The globalization of availability

Sixteen Volts makes some cogent points about the likeliness that dating abroad will increase with the Internet and inexpensive international travel. He also raises the interesting idea that this may lead to cross-cultural conflict over time:

I thought a little bit more about the issue of Western men going to find wives from aboard, in the spirit of the post “Sexual Poverty” by Bulletproof Pimp and “Foreign Affairs” at Feministe. Since the numbers of men and women are for all practical purposes equal in West, there can’t possibly be two girls for every guy, let alone ten. In addition, pretty much everybody agrees on what is attractive, and especially on what is unattractive, which leads to a harsh zero-sum competition for the desirable partners within both sexes. There simply is no solution to this equation, and blaming either men or women for this situation is useless.

The vast majority of Western men therefore have to live under a severe sexual scarcity in which their choices of both short-term and long-term partners are severely constrained. The men in the bottom third or so have to settle for women who are in many ways deficient and worse than those men would ideally want to marry. This is pretty weird when we remember that these men easily belong to the richest 5% of all humanity. It would truly be strange if the richest 5% of people had to wear tattered rags and live in hovels, instead of being able to use their wealth to buy themselves a wider range of options. In every other aspect of life we take it for granted that the richest 5% get to have the best choices available to them, so why do these rich people tolerate this situation when it comes to sexual choices?

That’s an insightful way to consider the situation. Right now, it’s only the social equivalent of the “early adopters” who are taking advantage of their attractiveness advantage vis-a-vis the men in Malaysia, the Ukraine and so forth. It’s the curious, the adventurers and those who simply have no alternative. But like Ilkka, I can see the pattern evolving, particularly as sites like MySpace and technologies like Skype explode with popularity and it becomes as easy to communicate with someone in the Czech Republic as the next suburb over.

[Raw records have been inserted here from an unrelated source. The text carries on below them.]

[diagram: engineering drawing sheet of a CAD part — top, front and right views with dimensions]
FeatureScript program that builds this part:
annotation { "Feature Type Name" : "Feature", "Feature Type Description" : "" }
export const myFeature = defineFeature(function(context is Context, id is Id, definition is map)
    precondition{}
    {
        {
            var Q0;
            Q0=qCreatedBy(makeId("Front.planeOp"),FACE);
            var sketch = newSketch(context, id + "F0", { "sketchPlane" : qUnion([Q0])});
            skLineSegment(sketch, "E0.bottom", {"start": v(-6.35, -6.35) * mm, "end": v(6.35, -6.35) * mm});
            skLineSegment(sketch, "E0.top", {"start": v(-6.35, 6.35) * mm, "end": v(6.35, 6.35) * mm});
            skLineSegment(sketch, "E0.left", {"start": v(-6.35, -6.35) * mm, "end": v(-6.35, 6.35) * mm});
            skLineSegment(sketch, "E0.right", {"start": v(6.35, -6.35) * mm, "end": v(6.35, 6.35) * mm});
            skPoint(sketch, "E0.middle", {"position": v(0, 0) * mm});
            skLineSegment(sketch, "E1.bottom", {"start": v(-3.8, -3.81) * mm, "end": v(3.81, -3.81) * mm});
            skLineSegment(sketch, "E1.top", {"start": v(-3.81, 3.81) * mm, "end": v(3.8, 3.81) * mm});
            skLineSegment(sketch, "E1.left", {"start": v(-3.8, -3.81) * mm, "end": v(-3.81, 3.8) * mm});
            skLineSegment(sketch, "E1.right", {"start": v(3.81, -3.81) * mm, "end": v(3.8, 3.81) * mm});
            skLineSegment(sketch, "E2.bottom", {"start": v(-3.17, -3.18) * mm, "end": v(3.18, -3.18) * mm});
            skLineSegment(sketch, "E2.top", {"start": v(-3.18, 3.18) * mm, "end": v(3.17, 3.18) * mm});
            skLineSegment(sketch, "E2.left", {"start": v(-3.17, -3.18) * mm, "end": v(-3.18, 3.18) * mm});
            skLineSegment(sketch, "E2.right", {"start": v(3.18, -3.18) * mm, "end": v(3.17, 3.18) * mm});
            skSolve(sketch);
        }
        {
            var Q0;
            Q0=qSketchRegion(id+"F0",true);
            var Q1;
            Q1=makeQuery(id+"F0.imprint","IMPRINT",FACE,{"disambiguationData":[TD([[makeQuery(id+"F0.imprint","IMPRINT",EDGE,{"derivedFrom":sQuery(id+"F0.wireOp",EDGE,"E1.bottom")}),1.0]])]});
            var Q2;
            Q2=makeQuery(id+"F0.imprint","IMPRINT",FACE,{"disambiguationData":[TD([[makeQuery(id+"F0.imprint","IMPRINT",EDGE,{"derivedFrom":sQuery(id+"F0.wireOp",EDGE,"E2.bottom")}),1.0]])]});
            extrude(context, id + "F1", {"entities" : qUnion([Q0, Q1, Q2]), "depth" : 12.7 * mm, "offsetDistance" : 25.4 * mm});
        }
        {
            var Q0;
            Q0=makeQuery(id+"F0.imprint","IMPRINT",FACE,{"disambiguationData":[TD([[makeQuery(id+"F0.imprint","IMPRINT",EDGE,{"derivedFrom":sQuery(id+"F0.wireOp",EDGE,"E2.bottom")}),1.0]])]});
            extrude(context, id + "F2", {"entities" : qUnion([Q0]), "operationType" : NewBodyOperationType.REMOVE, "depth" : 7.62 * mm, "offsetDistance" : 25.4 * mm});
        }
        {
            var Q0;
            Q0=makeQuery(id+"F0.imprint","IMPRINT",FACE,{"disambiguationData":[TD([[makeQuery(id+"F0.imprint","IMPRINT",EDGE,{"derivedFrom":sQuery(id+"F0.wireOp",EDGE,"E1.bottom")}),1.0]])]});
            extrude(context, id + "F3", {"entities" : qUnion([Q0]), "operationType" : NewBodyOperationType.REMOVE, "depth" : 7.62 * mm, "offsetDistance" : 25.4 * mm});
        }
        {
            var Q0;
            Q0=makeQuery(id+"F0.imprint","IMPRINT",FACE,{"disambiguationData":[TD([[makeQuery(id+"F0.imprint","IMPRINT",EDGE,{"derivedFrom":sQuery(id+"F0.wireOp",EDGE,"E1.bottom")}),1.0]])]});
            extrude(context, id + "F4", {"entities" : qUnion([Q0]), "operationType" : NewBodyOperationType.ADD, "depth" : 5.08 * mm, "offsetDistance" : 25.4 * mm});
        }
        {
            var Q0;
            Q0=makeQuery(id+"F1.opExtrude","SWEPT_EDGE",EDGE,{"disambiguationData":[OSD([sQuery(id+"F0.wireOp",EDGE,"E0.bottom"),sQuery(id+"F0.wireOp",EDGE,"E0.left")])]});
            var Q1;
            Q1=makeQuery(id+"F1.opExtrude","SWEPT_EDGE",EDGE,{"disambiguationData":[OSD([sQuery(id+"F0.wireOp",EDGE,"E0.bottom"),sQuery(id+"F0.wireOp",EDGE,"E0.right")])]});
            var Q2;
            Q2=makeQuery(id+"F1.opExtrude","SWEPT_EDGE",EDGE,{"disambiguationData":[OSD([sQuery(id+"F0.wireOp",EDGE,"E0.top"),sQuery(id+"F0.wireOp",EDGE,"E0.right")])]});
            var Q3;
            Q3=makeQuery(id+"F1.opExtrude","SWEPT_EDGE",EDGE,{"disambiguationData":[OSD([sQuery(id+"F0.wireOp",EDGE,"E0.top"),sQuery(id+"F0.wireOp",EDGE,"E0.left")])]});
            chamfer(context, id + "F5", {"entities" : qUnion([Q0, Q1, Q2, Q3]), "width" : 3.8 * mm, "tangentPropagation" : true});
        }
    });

Ilkka also brings up a point that I have made before on an individual basis, but he shows how it is even more meaningful on a wider one as well. I think he is correct to see this as being conceptually related to the global outsourcing phenomenon, and likely to have similar results:

Of course, the Western men who currently marry foreign women also tend to be highly despised by the women back home. The highly emotional arguments and putdowns are humorously analogous to the “arguments” that the progressives sling against Wal-Mart and the people who shop there. But this matters less than it perhaps should, for the simple reason that these men are usually already despised by women even before their proactive little trip (just like most people can’t afford to shop at Saks, in this analogy), so it’s not like it’s a huge loss for these men.

(Here’s a free hint to women: once you make it explicitly clear that sex with you is not a realistic future possibily for some man, you also lose your power of affecting his choices and behaviour with a possibility of sex.)

Indeed, it’s interesting how so many intelligent and educated women fail to grasp something that provides so many less intellectual women with a living. Once a woman explicitly rejects a man, in most cases she ceases to exist for him as a woman and therefore possesses none of the female influence on him which she is accustomed to exerting over the men around her. (This does not hold true for psychopaths and stalkers who are capable of concocting their own realities, of course, I’m talking about your average guy.) Such rejecting is a self-neutering act, which can certainly be useful or even necessary in some situations, but usually is rather more than the woman bargains for. Aging creates a similar effect, the reason so many older women complain about being invisible is that they have lost an influence that they have long taken for granted. The fact that they are finally being judged solely on the basis of their intelligence, accomplishments and personal character is apparently cold comfort to many of them.

The irony is that in proclaiming their own independence from Western men, Western women have relieved Western men of their own sense of dependence on and responsibility for Western women. Precisely how this will play out, I do not know, but as Ilkka suggests, it could easily become a flashpoint of sorts, both here at home as well as those third-world countries where the women perceive a value in Western men that their more affluent sisters do not.